After a few conversations about what a data engineer is these days, I’ve found that there isn’t a shared understanding of the role. I also noticed the majority of the data engineers I spoke to were experienced software engineers.
Based on this experience, I decided to create a new blog post series that consists of interviews with our data engineers. I believe this will help to demystify data engineering and it might encourage more software engineers to become data engineers.
This week the interview is with me. 🙂
What is data engineering for you and how does it overlap with software engineering?
To make my opinion clear, I’m going to describe the goal of data in organisations so I can move into the specifics of data engineering.
Organisations have multiple systems generating data, transactional, usage data, etc. This data is valuable because it could and should be used to support decision making within an organisation. Sometimes this decision making is achieved by a manual process by looking into dashboards or reports generated by data analysts, some other times it’s achieved by machine learning algorithms created by data scientists that do the decisions by themselves.
Making this data available and usable is the main work of a data engineer. From a high level perspective, the work consists of collecting, modelling, cleaning, transforming the data into datasets, or data streams ready to be consumed. It sounds simple but there are a lot of idiosyncrasies as you can imagine such as data security, schema changes, very big datasets, data quality, etc.
So, how do data engineers solve their tasks? Most of the time it’s by doing software engineering.
That being said, why do we have two different roles? Because the data area is so broad and it requires specific knowledge and a specific mindset to work with (the product is the data, the data needs to be tested apart from the software, etc).
I tend to see data engineering as a layer of skills and knowledge on top of software engineering skills.
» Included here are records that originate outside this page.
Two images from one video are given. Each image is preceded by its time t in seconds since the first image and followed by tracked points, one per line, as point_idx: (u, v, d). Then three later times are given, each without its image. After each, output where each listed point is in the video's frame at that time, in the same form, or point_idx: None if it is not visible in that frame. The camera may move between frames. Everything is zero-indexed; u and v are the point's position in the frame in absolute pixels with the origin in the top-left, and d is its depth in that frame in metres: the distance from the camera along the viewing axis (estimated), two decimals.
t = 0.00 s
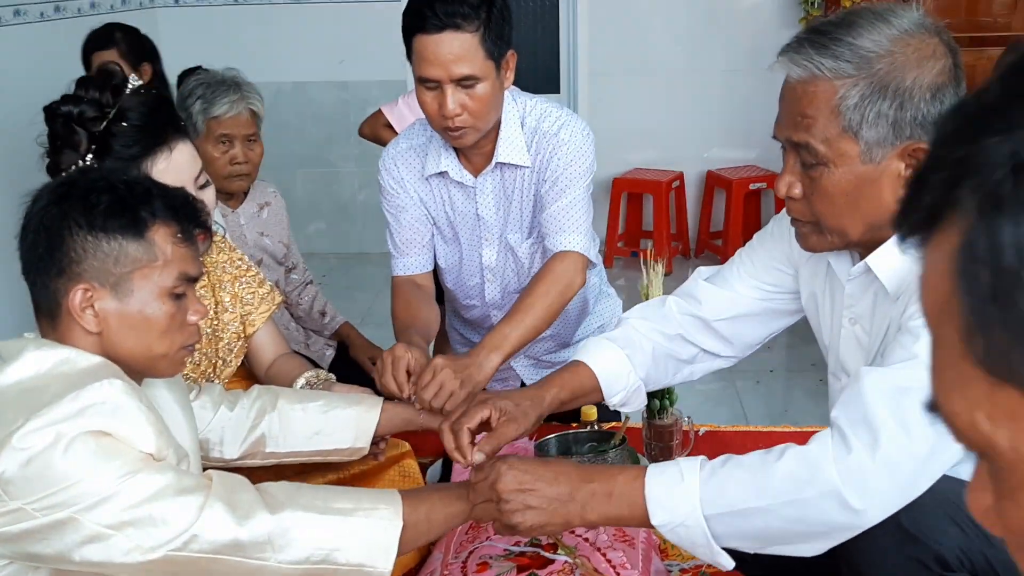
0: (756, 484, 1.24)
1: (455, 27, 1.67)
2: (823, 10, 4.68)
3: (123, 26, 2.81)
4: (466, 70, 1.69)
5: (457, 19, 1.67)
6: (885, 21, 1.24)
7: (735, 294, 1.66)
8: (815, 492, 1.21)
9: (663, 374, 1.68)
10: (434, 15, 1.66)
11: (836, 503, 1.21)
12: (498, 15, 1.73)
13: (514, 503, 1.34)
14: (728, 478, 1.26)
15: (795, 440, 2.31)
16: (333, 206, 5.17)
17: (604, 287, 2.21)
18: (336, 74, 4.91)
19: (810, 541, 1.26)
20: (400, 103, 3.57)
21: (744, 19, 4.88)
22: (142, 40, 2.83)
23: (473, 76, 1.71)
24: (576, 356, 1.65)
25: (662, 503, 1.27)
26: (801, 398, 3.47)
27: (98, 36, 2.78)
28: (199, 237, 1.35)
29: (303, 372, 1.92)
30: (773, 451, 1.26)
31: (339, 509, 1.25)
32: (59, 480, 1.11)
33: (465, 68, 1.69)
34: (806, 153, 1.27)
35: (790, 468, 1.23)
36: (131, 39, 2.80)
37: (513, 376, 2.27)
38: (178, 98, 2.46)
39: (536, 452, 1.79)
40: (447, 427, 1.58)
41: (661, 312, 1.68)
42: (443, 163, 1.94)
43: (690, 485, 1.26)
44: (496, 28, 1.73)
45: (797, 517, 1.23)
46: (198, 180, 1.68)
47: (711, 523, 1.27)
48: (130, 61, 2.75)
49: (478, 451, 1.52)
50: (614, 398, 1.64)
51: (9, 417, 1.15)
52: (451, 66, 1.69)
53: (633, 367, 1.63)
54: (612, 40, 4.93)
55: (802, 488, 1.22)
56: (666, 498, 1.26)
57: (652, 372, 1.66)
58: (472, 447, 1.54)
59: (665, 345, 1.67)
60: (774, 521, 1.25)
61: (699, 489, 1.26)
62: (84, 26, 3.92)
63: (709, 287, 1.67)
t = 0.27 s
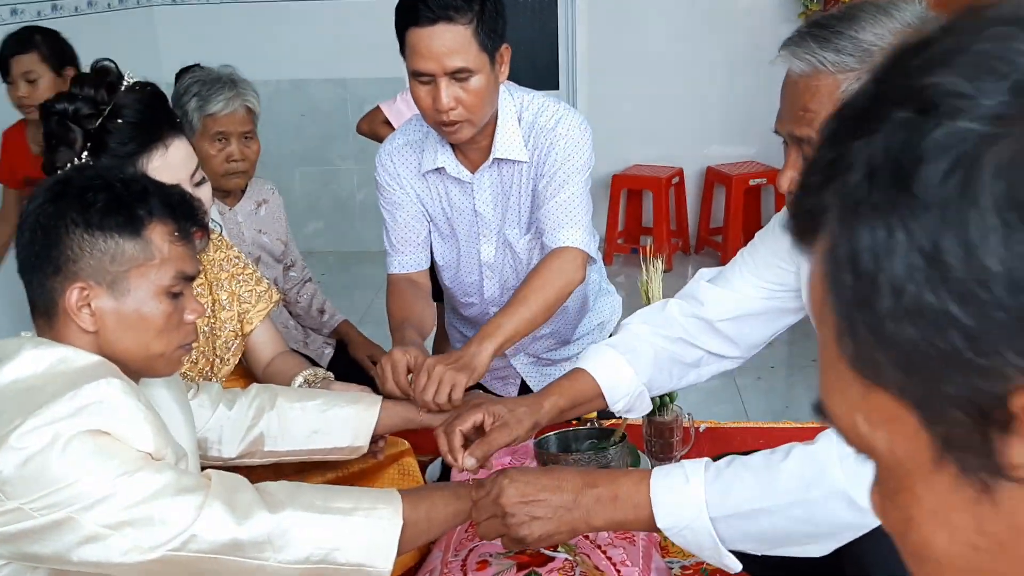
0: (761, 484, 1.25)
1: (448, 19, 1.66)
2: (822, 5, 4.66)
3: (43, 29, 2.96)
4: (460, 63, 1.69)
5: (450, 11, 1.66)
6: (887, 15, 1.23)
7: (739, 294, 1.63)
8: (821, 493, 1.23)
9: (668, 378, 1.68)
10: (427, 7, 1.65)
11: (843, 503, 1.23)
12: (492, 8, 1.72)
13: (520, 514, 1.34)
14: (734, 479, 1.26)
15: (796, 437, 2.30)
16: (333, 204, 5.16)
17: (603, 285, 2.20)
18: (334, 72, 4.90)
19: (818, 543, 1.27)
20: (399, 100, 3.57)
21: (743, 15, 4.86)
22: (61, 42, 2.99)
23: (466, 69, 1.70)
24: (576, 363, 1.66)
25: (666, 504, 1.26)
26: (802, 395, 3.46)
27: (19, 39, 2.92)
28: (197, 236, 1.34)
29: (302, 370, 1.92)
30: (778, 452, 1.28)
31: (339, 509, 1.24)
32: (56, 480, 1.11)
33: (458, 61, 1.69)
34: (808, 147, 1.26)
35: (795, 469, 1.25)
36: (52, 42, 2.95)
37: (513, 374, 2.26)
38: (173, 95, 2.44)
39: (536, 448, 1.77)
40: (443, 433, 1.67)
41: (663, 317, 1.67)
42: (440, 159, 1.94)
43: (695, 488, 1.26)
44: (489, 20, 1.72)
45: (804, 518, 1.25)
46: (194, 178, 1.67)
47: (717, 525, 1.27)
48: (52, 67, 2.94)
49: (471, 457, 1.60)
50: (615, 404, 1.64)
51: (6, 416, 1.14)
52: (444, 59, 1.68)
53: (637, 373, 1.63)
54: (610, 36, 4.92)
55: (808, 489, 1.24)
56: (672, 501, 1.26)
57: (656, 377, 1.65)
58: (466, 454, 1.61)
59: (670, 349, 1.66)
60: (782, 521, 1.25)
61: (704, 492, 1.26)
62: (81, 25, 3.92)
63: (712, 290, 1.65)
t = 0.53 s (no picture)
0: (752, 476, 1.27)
1: (440, 19, 1.68)
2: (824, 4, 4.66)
3: None
4: (453, 63, 1.70)
5: (441, 11, 1.68)
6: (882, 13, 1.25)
7: (735, 289, 1.66)
8: (810, 484, 1.25)
9: (668, 370, 1.67)
10: (419, 8, 1.67)
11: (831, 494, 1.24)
12: (484, 8, 1.74)
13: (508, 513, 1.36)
14: (723, 472, 1.27)
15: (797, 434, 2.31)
16: (337, 205, 5.19)
17: (603, 282, 2.22)
18: (338, 73, 4.92)
19: (805, 526, 1.30)
20: (402, 101, 3.59)
21: (745, 14, 4.87)
22: None
23: (459, 68, 1.71)
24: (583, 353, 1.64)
25: (656, 495, 1.27)
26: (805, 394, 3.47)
27: None
28: (203, 237, 1.36)
29: (305, 368, 1.94)
30: (769, 443, 1.29)
31: (340, 504, 1.26)
32: (62, 476, 1.13)
33: (450, 61, 1.70)
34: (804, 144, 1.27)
35: (788, 459, 1.26)
36: None
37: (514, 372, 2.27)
38: (178, 97, 2.48)
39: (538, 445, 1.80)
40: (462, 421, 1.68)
41: (664, 308, 1.67)
42: (437, 158, 1.96)
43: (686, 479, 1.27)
44: (481, 19, 1.73)
45: (793, 508, 1.27)
46: (199, 178, 1.69)
47: (708, 515, 1.28)
48: None
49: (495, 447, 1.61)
50: (621, 395, 1.63)
51: (12, 414, 1.16)
52: (437, 59, 1.70)
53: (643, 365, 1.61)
54: (613, 36, 4.93)
55: (799, 480, 1.25)
56: (662, 493, 1.27)
57: (659, 368, 1.64)
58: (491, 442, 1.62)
59: (670, 341, 1.65)
60: (770, 510, 1.27)
61: (695, 483, 1.27)
62: (87, 27, 3.95)
63: (711, 285, 1.67)
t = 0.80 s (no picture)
0: (749, 476, 1.25)
1: (437, 21, 1.68)
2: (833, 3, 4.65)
3: None
4: (451, 64, 1.70)
5: (438, 13, 1.67)
6: (882, 9, 1.24)
7: (738, 284, 1.65)
8: (806, 483, 1.23)
9: (665, 364, 1.69)
10: (416, 10, 1.67)
11: (826, 492, 1.23)
12: (481, 8, 1.73)
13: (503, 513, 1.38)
14: (718, 473, 1.26)
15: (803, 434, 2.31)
16: (347, 206, 5.20)
17: (606, 282, 2.21)
18: (347, 75, 4.94)
19: (801, 525, 1.28)
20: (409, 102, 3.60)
21: (754, 13, 4.86)
22: None
23: (458, 69, 1.71)
24: (580, 345, 1.68)
25: (654, 497, 1.28)
26: (814, 393, 3.46)
27: None
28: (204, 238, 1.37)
29: (310, 369, 1.94)
30: (764, 444, 1.27)
31: (341, 503, 1.26)
32: (65, 476, 1.13)
33: (449, 62, 1.70)
34: (805, 141, 1.26)
35: (782, 460, 1.24)
36: None
37: (516, 372, 2.27)
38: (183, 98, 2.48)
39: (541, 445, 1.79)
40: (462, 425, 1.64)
41: (663, 301, 1.69)
42: (437, 157, 1.96)
43: (683, 481, 1.27)
44: (479, 20, 1.73)
45: (787, 508, 1.25)
46: (202, 180, 1.70)
47: (705, 517, 1.28)
48: None
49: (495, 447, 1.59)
50: (617, 388, 1.66)
51: (15, 414, 1.17)
52: (435, 60, 1.70)
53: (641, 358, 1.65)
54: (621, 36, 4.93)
55: (794, 480, 1.23)
56: (659, 496, 1.27)
57: (656, 363, 1.67)
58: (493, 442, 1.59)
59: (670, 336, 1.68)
60: (767, 510, 1.26)
61: (691, 484, 1.26)
62: (97, 30, 3.98)
63: (711, 279, 1.66)
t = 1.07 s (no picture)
0: (771, 488, 1.23)
1: (445, 29, 1.67)
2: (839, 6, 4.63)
3: None
4: (459, 71, 1.70)
5: (446, 21, 1.67)
6: (897, 12, 1.23)
7: (749, 290, 1.65)
8: (831, 496, 1.20)
9: (678, 372, 1.69)
10: (423, 19, 1.67)
11: (852, 508, 1.20)
12: (488, 15, 1.73)
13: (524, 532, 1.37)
14: (742, 486, 1.25)
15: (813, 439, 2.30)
16: (352, 210, 5.21)
17: (616, 288, 2.21)
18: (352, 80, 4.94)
19: (827, 540, 1.25)
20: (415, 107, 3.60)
21: (758, 17, 4.85)
22: None
23: (465, 77, 1.71)
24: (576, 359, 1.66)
25: (673, 510, 1.27)
26: (822, 398, 3.44)
27: None
28: (215, 246, 1.37)
29: (319, 377, 1.94)
30: (786, 457, 1.24)
31: (352, 513, 1.26)
32: (76, 486, 1.13)
33: (456, 70, 1.69)
34: (817, 144, 1.26)
35: (804, 474, 1.21)
36: None
37: (524, 379, 2.26)
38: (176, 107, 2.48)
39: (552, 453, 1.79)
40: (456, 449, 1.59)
41: (669, 311, 1.67)
42: (446, 165, 1.95)
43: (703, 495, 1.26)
44: (486, 27, 1.73)
45: (813, 522, 1.22)
46: (212, 188, 1.70)
47: (728, 531, 1.27)
48: None
49: (483, 461, 1.53)
50: (618, 399, 1.64)
51: (27, 424, 1.17)
52: (443, 68, 1.69)
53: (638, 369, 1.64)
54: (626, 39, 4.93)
55: (817, 494, 1.20)
56: (680, 508, 1.27)
57: (661, 374, 1.67)
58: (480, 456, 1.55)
59: (679, 346, 1.67)
60: (791, 525, 1.24)
61: (714, 498, 1.26)
62: (103, 36, 3.99)
63: (721, 285, 1.66)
Also, I believe some software engineers have been working on data engineering tasks without being called ‘data engineers.’
How did you get involved in data engineering?
I started to work on data during my master thesis (and the following research) which was focused on natural language processing for Portuguese. I know it sounds more like data science, and it was. After this research phase, I worked for a couple of years doing software engineering and I ended up in a project where the client asked my team to do an ML model to predict user behaviour. I ended up working on the data science part and also developing an ML model pipeline and an infrastructure to make AB testing of models. These days, we tend to call this last part ML engineering, although I see it as part of data engineering. After this project, I’ve been working on data projects, mostly in data pipelines.
What are the skills a data engineer must have that a software engineer usually doesn’t have?
Starting with some generic topics:
- Strong SQL skills is a must-have.
- Knowing the details of different types of data storages (transactional databases, data warehouses, distributed file systems) is also very important.
- Data modeling is an important part of the job.
- It’s good to know how data scientists and data analysts work because they’re usually the clients of the data.
- GDPR and data security speak for themselves.
Stream processing and big data processing are also very good skills to have because a good part of projects require them. It’s also good to know the data landscape, which is huge, and there isn’t a preferred stack that is consistently widely used.
What data trends are you keeping an eye on?
I’m closely following the trend about leveraging the power of the modern cloud data warehouses which separate storage from computing like BigQuery or Snowflake, to make SQL data pipelines in an ELT fashion. It’s a game-changer, in my opinion. The need to use tools like Spark and to have specialised engineers and infrastructure is minimised. Having the data pipelines in SQL allowed data analysts to participate in the transformation part, and there is a new role emerging based on that, analytics engineering.
I’m keeping an eye on data mesh, with a focus on treating data as a product and having a central team that facilitates the work on data for other teams.
I’m also interested in AutoML. As mentioned, I also have experience as a data scientist, not much, but sufficient to believe that some of that work can be automated. I do believe that AutoML can help data scientists, I don’t believe it can replace them.
Do you have any recommendations for software engineers who want to be data engineers?
It should not be hard if you already have software engineering skills. The field is broad, so you might want to choose one area that you would like to work in, data pipelines for instance, and start to study it from a practical perspective. If you are into books I recommend Designing Data-Intensive Applications as a general data book. Also, if you are part of a project where you can pair on data engineering tasks, give it a try.